== SECCIÓN DEL DOCUMENTO ==

¿Qué sucede si juntamos una clásica historia sobre brujería y guerreros norteños de la antigüedad y la aliñamos con una dosis de sangre, cuerpos mutilados, músculos, maquillaje y localizaciones diseñadas con ordenador? Si a esto le añadimos tecnología de tres dimensiones y el grandote de Jason Momoa, la ecuación está resuelta: Conan, el Bárbaro 3D.

Seamos realistas, esta violenta historia sobre un niño huérfano en busca de venganza se ha quedado obsoleta. Tan solo se podía resucitar introduciendo “algo”, lo que fuera, que no tenían ni las películas de los años 80 protagonizadas por Arnold Schwarzenegger, ni la serie de dibujos animados del año 92, ni la de carne y hueso del 97 con la actuación del forzudo Ralf Moeller. Ese “algo” lo han encontrado en más espectacularidad y violencia en cada secuencia. Me temo que no ha sido suficiente.

===

■ **TAREAS POR REALIZAR**:
1. Responde con lo que dice la reseña de Conan, el Bárbaro 3D:
(a) ¿Qué actor se menciona en la nueva película?
(b) ¿De qué año es la serie de dibujos animados?
(c) ¿Quién actuó en la serie de carne y hueso del 97?
2. Prolonga, por favor, la reseña de Conan, el Bárbaro 3D a partir de su última frase.

== BLOQUE DE DATOS ==

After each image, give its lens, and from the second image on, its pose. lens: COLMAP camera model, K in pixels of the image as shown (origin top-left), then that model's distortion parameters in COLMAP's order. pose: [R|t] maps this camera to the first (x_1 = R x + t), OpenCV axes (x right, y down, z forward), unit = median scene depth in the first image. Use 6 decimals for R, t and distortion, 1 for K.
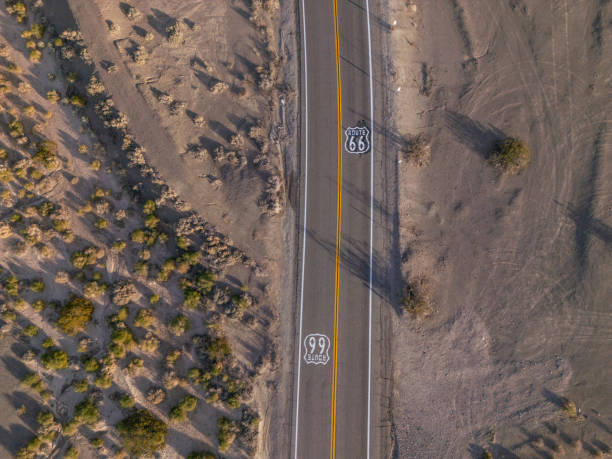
lens RADIAL K [[425.2, 0, 305.0], [0, 425.2, 231.8], [0, 0, 1]] dist [0.081201, -0.076910]
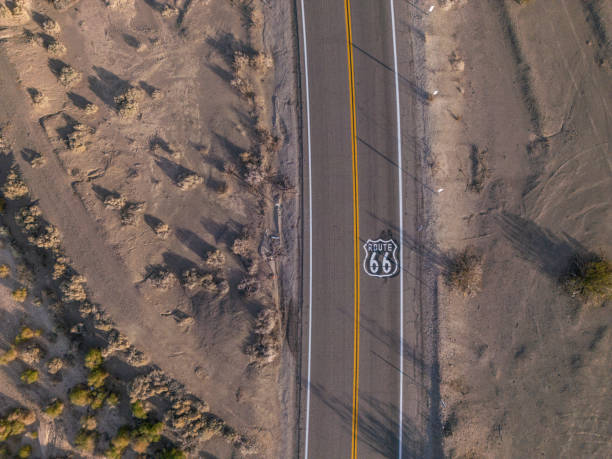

===

■ **RESPUESTAS POR TAREA**:
1.
(a) Jason Momoa.
(b) Del año 92.
(c) Ralf Moeller.

2.
A esta película, dirigida por Marcus Nispel, que cuenta una historia vacía de contenido y originalidad, únicamente la podía salvar una cosa, el 3D. No está mal aprovechado, pero quizá peca de “barroca” en bastantes fragmentos y al final la cosa queda muy adornada, demasiado artificial. Hay ocasiones en las que crees que estás viendo una peli de Play Mobil sobre una maqueta de una ciudad del Warhammer. Impresionante, sí, pero poco creíble.

Ir al cine a por Conan es como volver a ver a los 300 espartanos, pero con mucho menos estilo. Si lo que buscas es presenciar porrazos por un tubo, violencia a palo seco, diálogos rudos y contundentes, vacíos de todo tipo de literatura, y un buen montón de cuerpos semidesnudos, esta es tu película. ¡Ojo! No digo que sea mala malísima, ya que cumple a la perfección las expectativas: 112 minutos de entretenimiento sin tregua.